The better question is: why doesn't AI trust my brand enough to recommend it?


It’s a subtle but important shift. Importantly, it moves the conversation away from trying to optimise for a single platform and towards understanding how AI is forming confidence in brands. The answer lies in the digital evidence your business leaves across the web.


Across the brands we work with (and all the existing research and stats out there), Google continues to drive the overwhelming majority of organic traffic and revenue, and we expect that to remain true for some time. However, platforms such as ChatGPT, Perplexity and Gemini (and Google AI Overviews & AI Mode) are changing how people discover, compare and evaluate brands. They have fast become a critical part of the decision-making journey.


Unlike a traditional search engine returning a list of pages, AI is trying to answer a niche question with confidence. To do that, it looks beyond what a brand says about itself. It searches for evidence that supports those claims and validates them through other trusted sources. Reviews, media coverage, comparison sites, directories, expert commentary, customer conversations and public sentiment all contribute to how a brand is understood. Visibility is important, but visibility without validation rarely builds trust.


Only a small proportion of the sources AI references come directly from a brand's own website. In our research, brand websites appear in only approx 10% of total relevant citations (on average). The vast majority of the evidence comes from elsewhere. AI is not forming an answer from a single source. It is building confidence by connecting signals from across the web and looking for consistency between them.


Search visibility (which combines both SEO & AEO) can no longer be treated as a siloed channel that sits next to PR, content, brand, social media or customer care. Every one of these activities contributes to how your business is seen, understood, validated and ultimately recommended. They are all creating connected signals that help establish confidence in your brand. SEO/AEO strategies must be woven into every digital customer experience of the brand.

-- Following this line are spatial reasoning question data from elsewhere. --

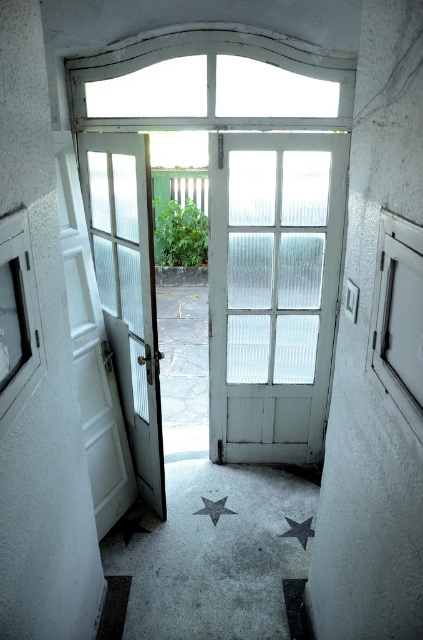
Who is shorter, white frosted glass door at center or transparent glass window at right?

transparent glass window at right

Based on the photo, how distant is white frosted glass door at center from transparent glass window at right?

white frosted glass door at center is 5.70 feet away from transparent glass window at right.

Which is in front, point (304, 141) or point (384, 353)?

Point (384, 353)

The height and width of the screenshot is (640, 423). What are the coordinates of `white frosted glass door at center` in the screenshot? It's located at 272,292.

Can you confirm if transparent glass window at right is positioned below metallic gray star at center?

Actually, transparent glass window at right is above metallic gray star at center.

Which of these two, transparent glass window at right or metallic gray star at center, stands shorter?

Standing shorter between the two is metallic gray star at center.

Does point (387, 355) come behind point (307, 540)?

No.

In order to click on transparent glass window at right in this screenshot , I will do `click(398, 316)`.

Is metallic gray star at center positioned at the back of metallic silver star at center?

No, metallic gray star at center is in front of metallic silver star at center.

Which is behind, point (288, 522) or point (208, 509)?

Positioned behind is point (208, 509).

Is point (286, 532) positioned in front of point (224, 500)?

Yes, point (286, 532) is in front of point (224, 500).

Identify the location of metallic gray star at center. (299, 531).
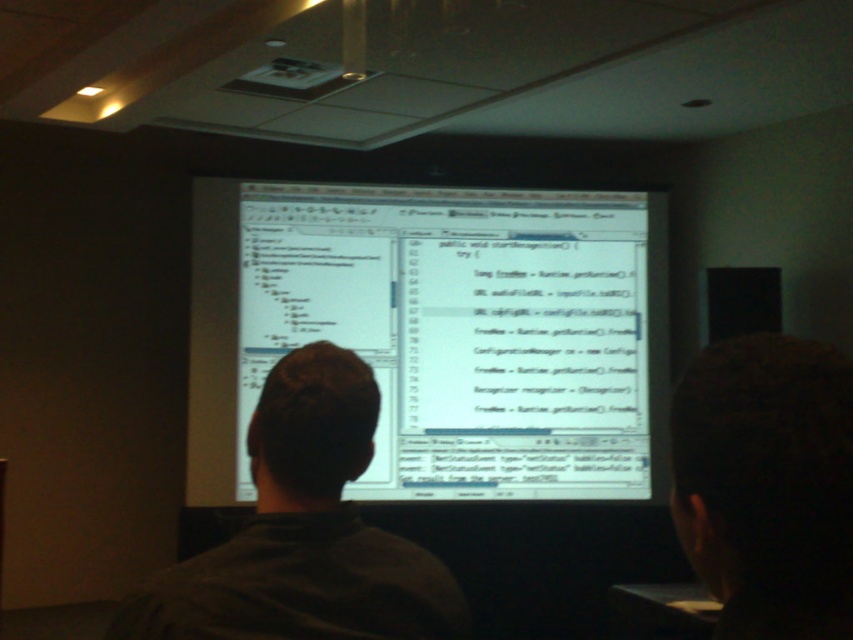
You are a technician trying to determine if the white glossy computer monitor at center can be placed on a desk that is the same width as the dark gray shirt at center. Based on the scene, will the monitor fit on the desk?

The white glossy computer monitor at center is wider than the dark gray shirt at center. Since the desk has the same width as the shirt, the monitor will not fit on the desk.

You are a technician who needs to determine if the white glossy computer monitor at center can be placed on a desk that can only accommodate items smaller than the dark gray shirt at center. Based on the scene description, can the monitor fit on the desk?

The white glossy computer monitor at center is larger in size than the dark gray shirt at center. Since the desk can only accommodate items smaller than the shirt, the monitor cannot fit on the desk.

You are a guest speaker in a tech conference room. You need to adjust the position of the white glossy computer monitor at center and the dark gray shirt at center so that the shirt is now to the right of the monitor. Is this possible without moving the monitor?

The white glossy computer monitor at center is currently to the right of the dark gray shirt at center. To have the dark gray shirt at center to the right of the monitor, you would need to move the shirt to the right side of the monitor. Since the question specifies not moving the monitor, moving the shirt to the right of the monitor is possible if there is enough space in the room. However, based on the provided information, we cannot confirm the availability of space. The answer depends on the room layout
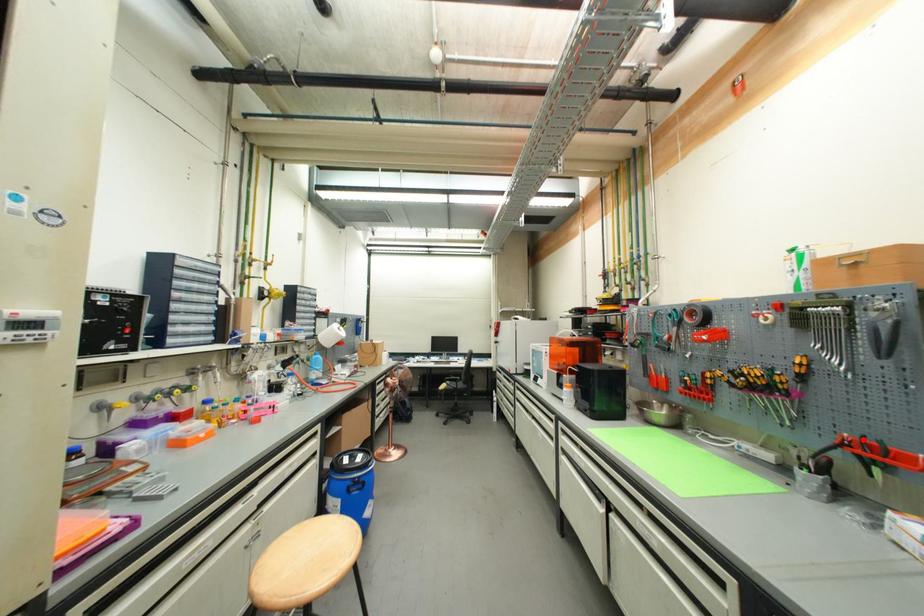
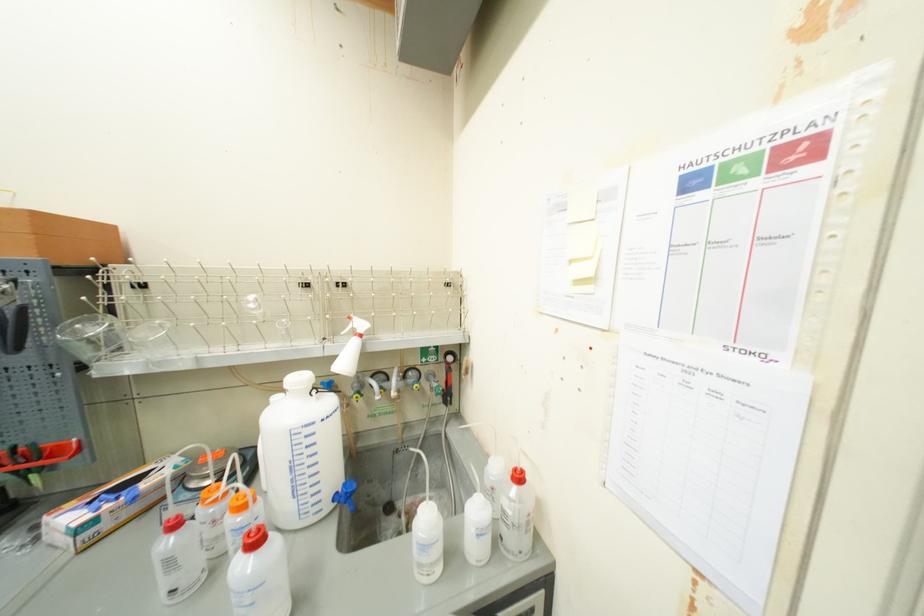
Locate, in the second image, the point that corresponds to the highlighted location in the first image.

(13, 453)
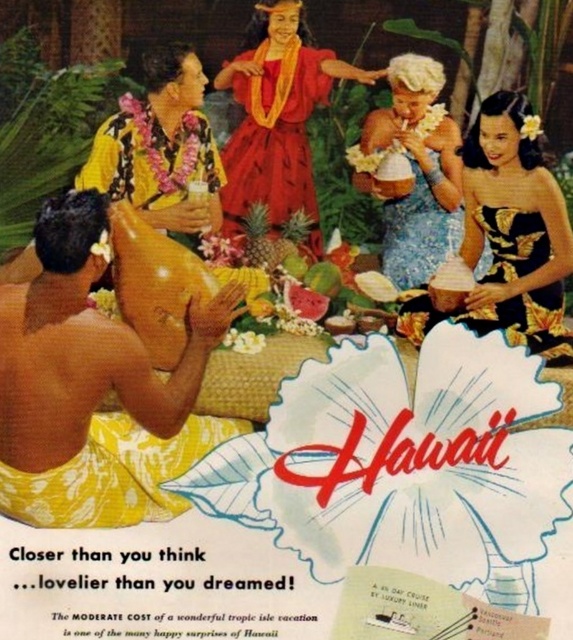
You are standing at the point marked by coordinates point (61,483) in the vintage Hawaiian advertisement scene. You want to greet a friend who is standing 5 meters away from you. Is your friend within reach if you can only move 4 meters forward?

The distance between you and the viewer is 4.74 meters. Since you can only move 4 meters forward, you cannot reach your friend who is 5 meters away.

Based on the scene description, what are the coordinates of the yellow woven cloth at left?

The yellow woven cloth at left is located at coordinates point (95, 387).

You are a tourist in Hawaii and want to take a photo with the two men in yellow sarongs and the woman in the red dress with a lei. You are standing at point A, which is at coordinates point [319,49]. You want to move to point B at coordinates point [422,262] to get a better angle. Will moving from point A to point B bring you closer to the two men in yellow sarongs?

Point [319,49] is in front of point [422,262]. Moving from point A to point B would take you further away from the two men in yellow sarongs since point A is already closer to them.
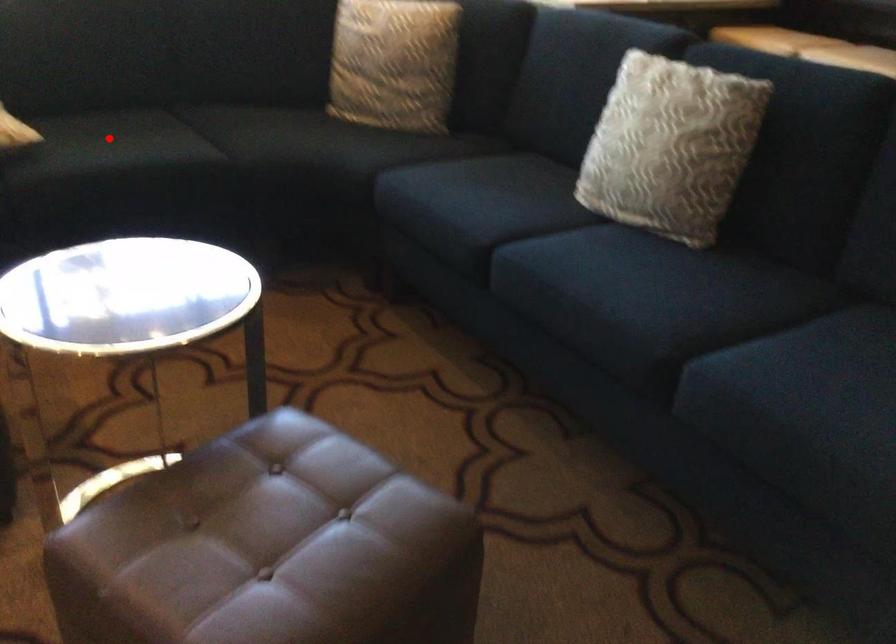
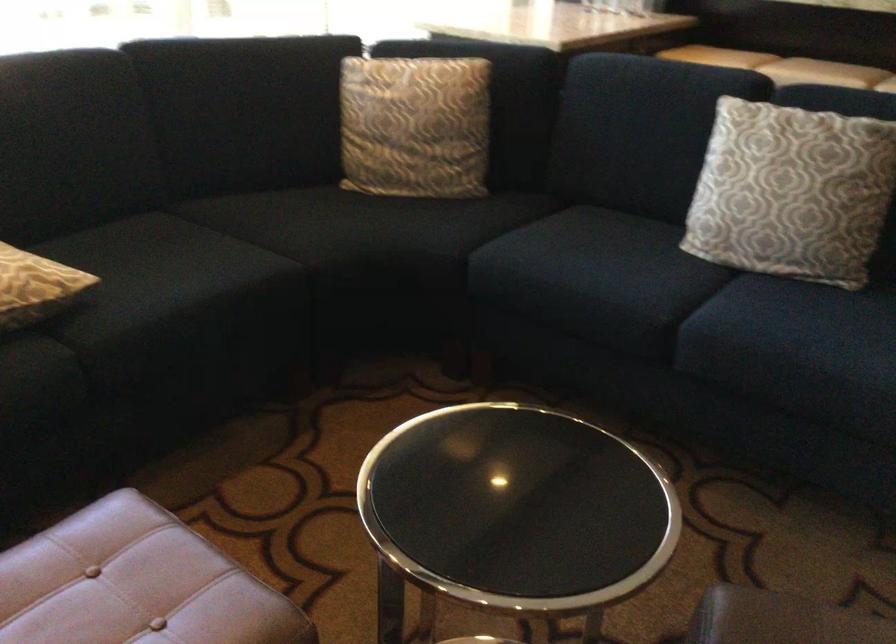
Find the pixel in the second image that matches the highlighted location in the first image.

(161, 270)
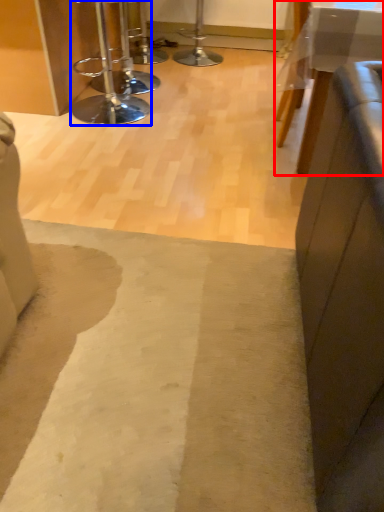
Question: Which object is closer to the camera taking this photo, table (highlighted by a red box) or stool (highlighted by a blue box)?

Choices:
 (A) table
 (B) stool

Answer: (A)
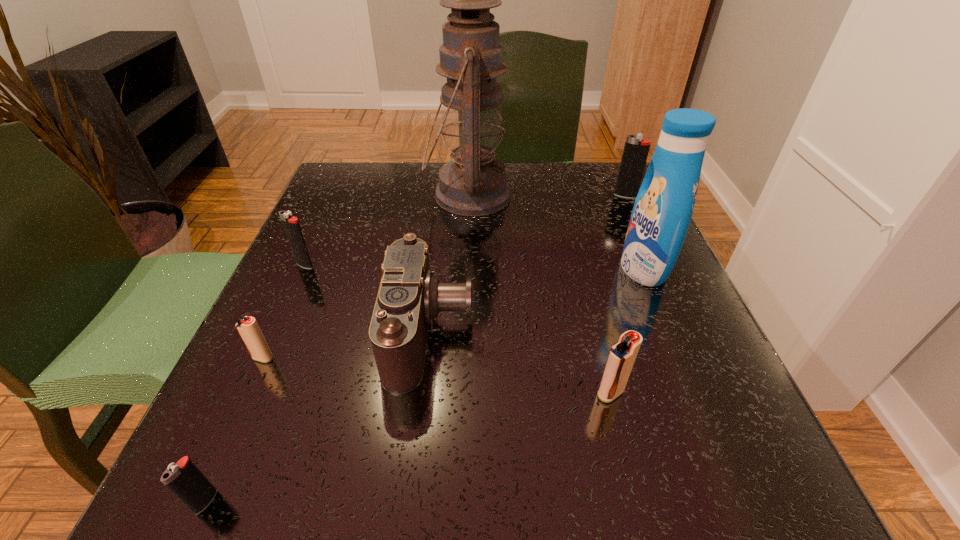
The image size is (960, 540). What are the coordinates of `vacant position located on the front of the fourth nearest igniter` in the screenshot? It's located at (264, 353).

I want to click on vacant region located 0.090m on the left of the nearer red igniter, so click(534, 393).

Where is `vacant space situated on the right of the farther red igniter`? The image size is (960, 540). vacant space situated on the right of the farther red igniter is located at coordinates (358, 358).

I want to click on free region located 0.290m on the back of the nearest igniter, so click(x=289, y=314).

Locate an element on the screen. oil lamp at the far edge is located at coordinates (473, 183).

Image resolution: width=960 pixels, height=540 pixels. Find the location of `igniter at the far edge`. igniter at the far edge is located at coordinates [636, 149].

Find the location of `object present at the near edge`. object present at the near edge is located at coordinates (184, 479).

I want to click on detergent that is at the right edge, so click(663, 208).

Locate an element on the screen. The width and height of the screenshot is (960, 540). object present at the near left corner is located at coordinates 184,479.

Find the location of `object at the far right corner`. object at the far right corner is located at coordinates (636, 149).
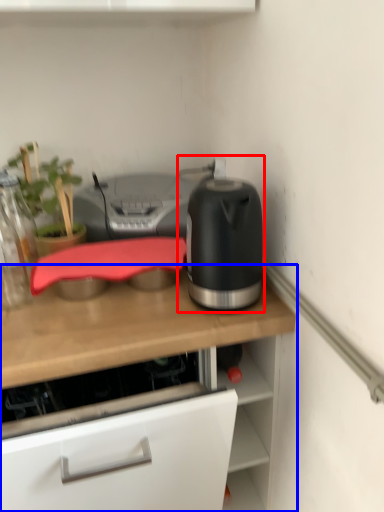
Question: Which of the following is the farthest to the observer, kitchen appliance (highlighted by a red box) or countertop (highlighted by a blue box)?

Choices:
 (A) kitchen appliance
 (B) countertop

Answer: (A)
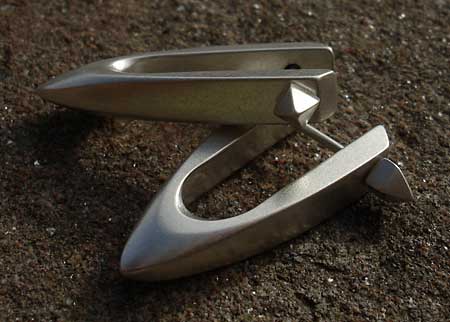
What are the coordinates of `bar` in the screenshot? It's located at (385, 180).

This represents a broader shift in how organisations should think about digital marketing. For years, success was often measured by how effectively a website could perform in search results. We are now seeing 93% of Google Searches end without a click when in AI Mode. Increasingly, success will depend on whether your entire digital presence tells a consistent, credible and compelling story. Your website remains incredibly important, but it is now one part of a much larger network of information that AI uses to verify who you are, what you do and whether you are worthy of recommendation.


The brands that perform best in this new environment will not necessarily be those producing the most content or chasing every new AI platform. They will be the brands whose integrated marketing creates consistent, connected signals wherever customers (and increasingly AI) encounter them.


Search Engines and websites are still critically important, but AI is changing how confidence is built and recommendations are made. As that shift continues, brands will need to think less about individual channels and more about the connected signals they create across every digital experience.


Brands need to be intentional about what they want to be known for. The next step is understanding whether the broader web tells that same story, and where gaps in content or digital presence are limiting AI's confidence in recommending them.